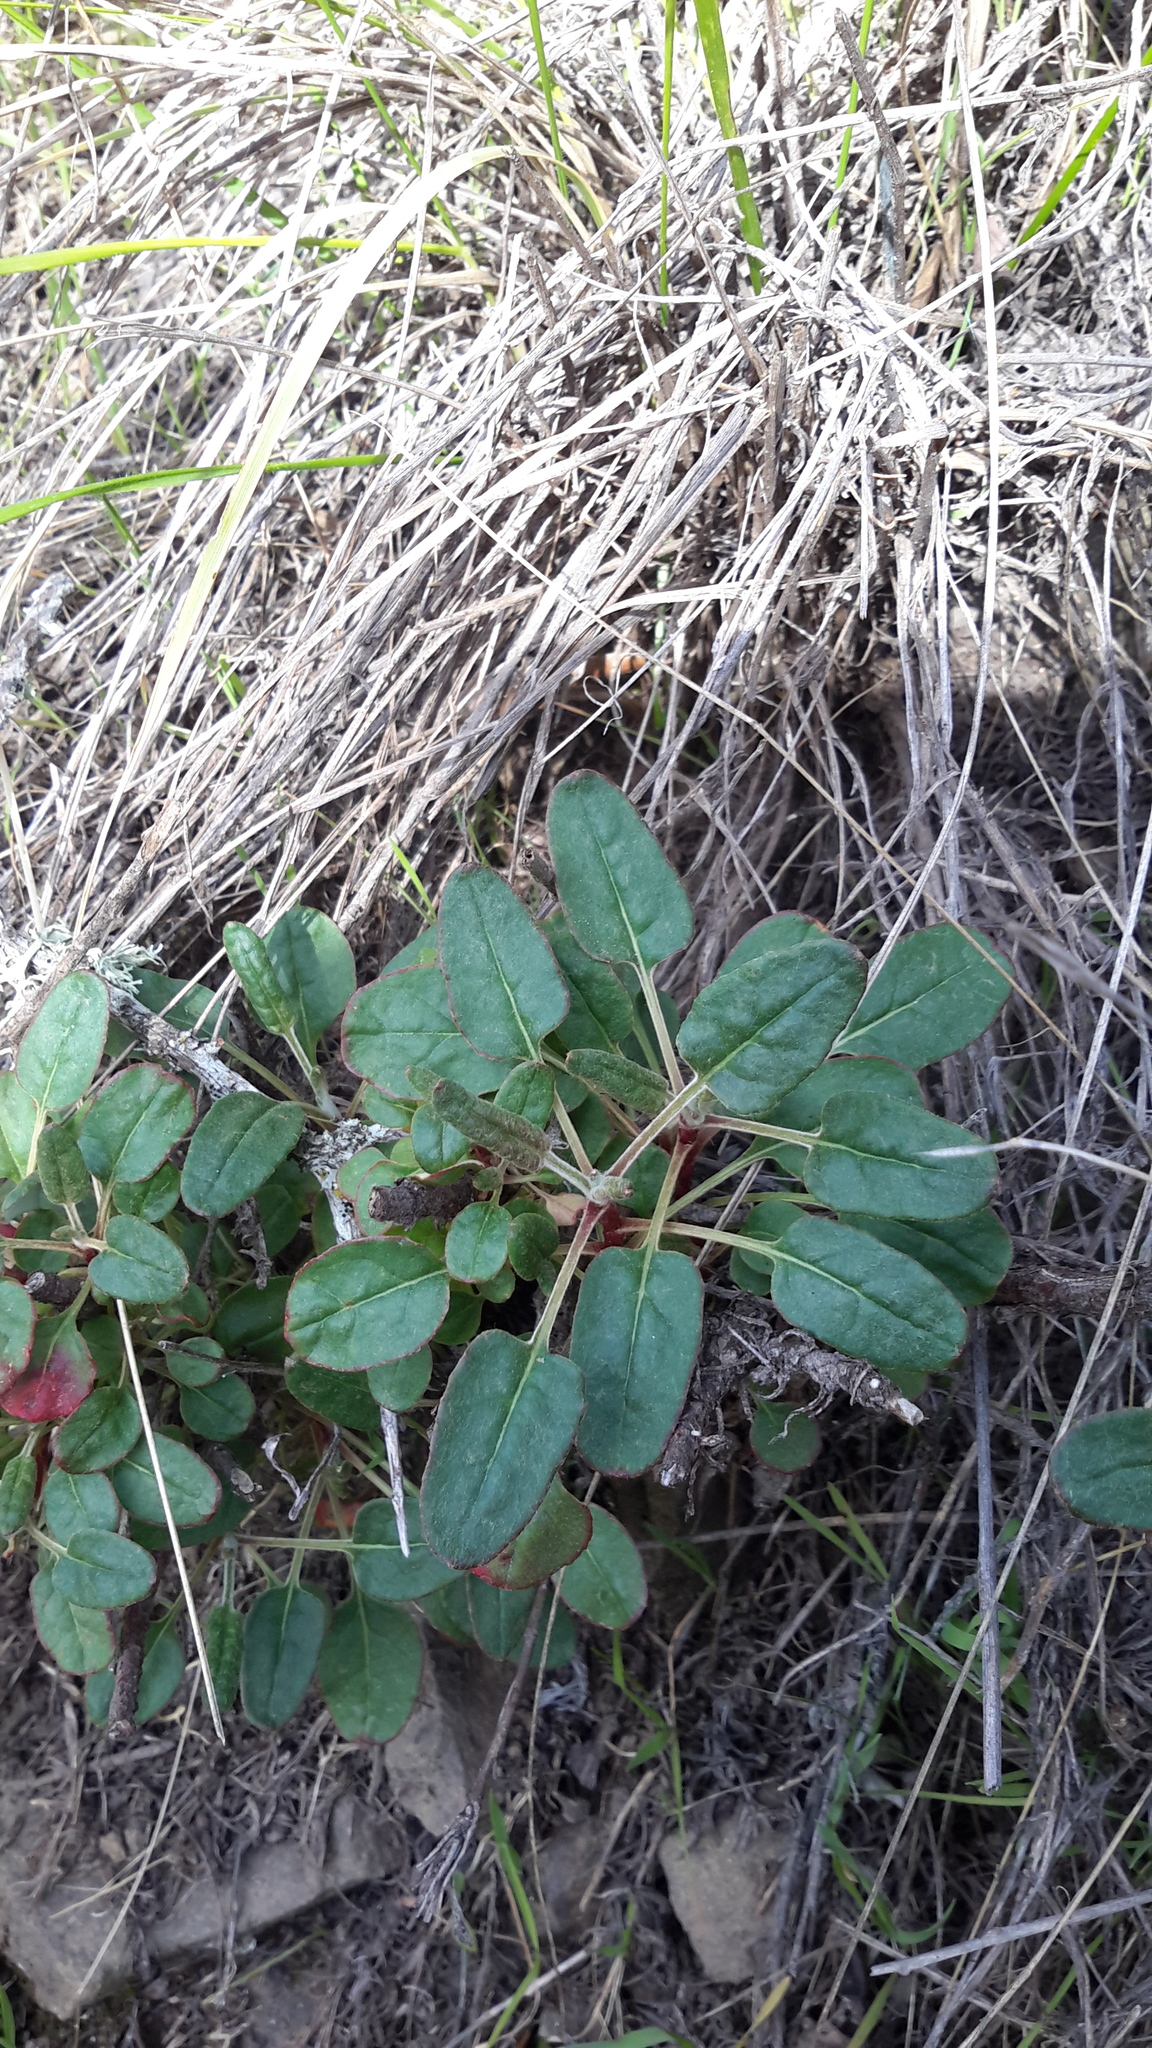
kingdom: Plantae
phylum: Tracheophyta
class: Magnoliopsida
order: Caryophyllales
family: Polygonaceae
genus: Eriogonum
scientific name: Eriogonum nudum
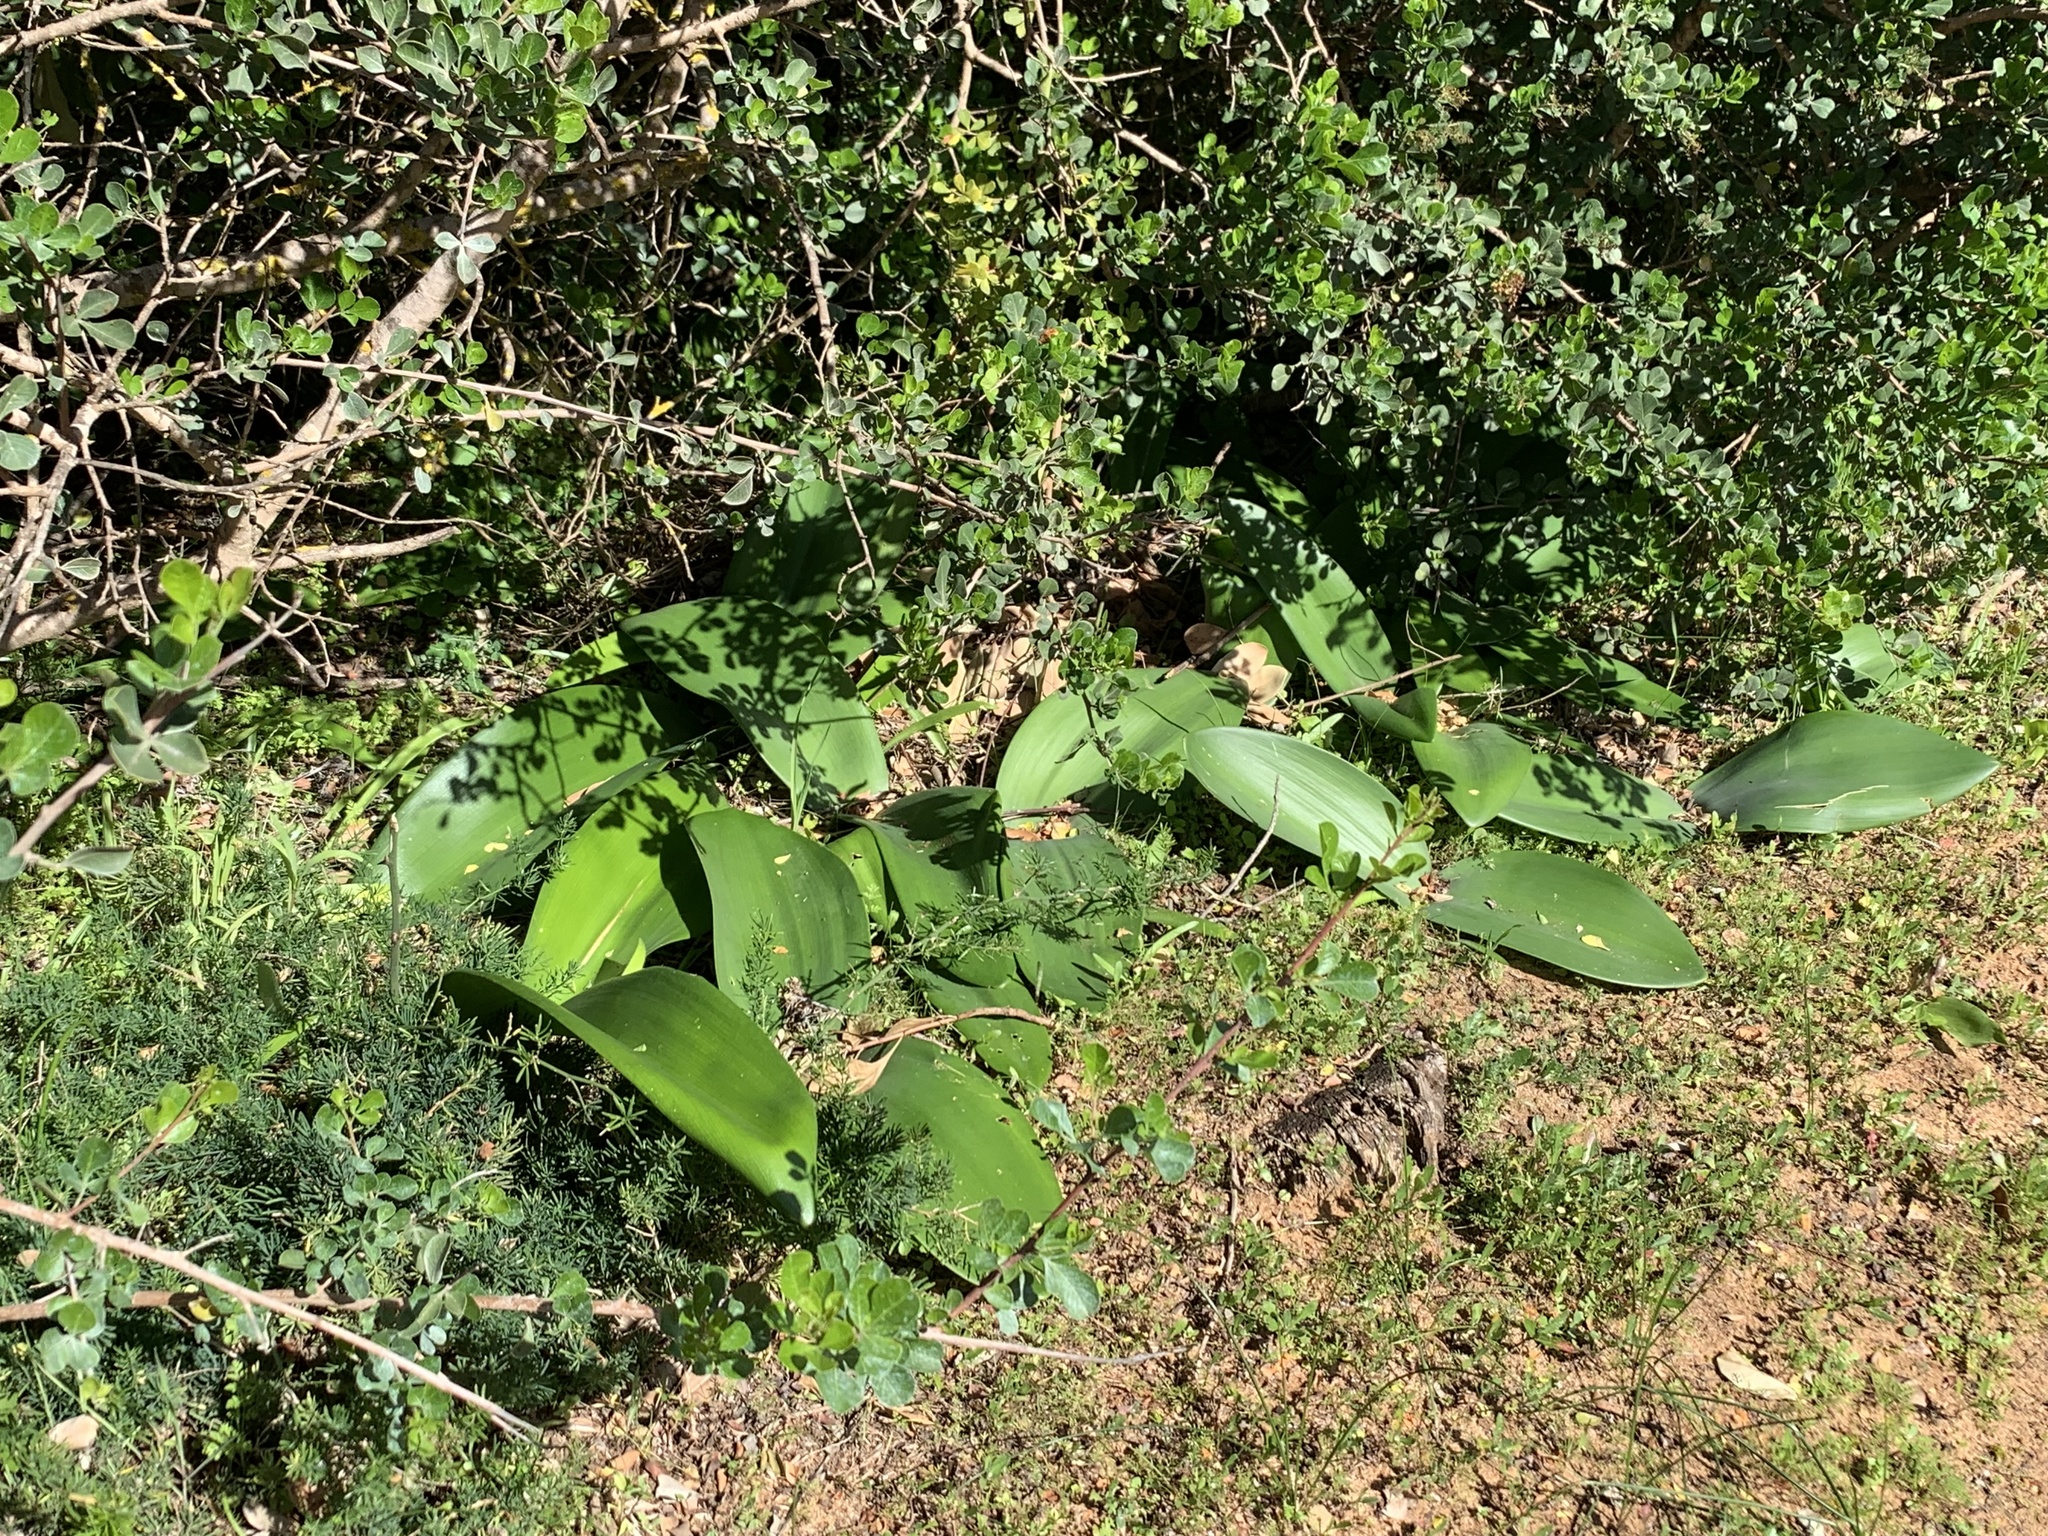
===============
__Directions__
Copy out every line of text from all of the entries above verbatim, and omit the pictures from your answer.

__Correct result__
kingdom: Plantae
phylum: Tracheophyta
class: Magnoliopsida
order: Caryophyllales
family: Polygonaceae
genus: Eriogonum
scientific name: Eriogonum nudum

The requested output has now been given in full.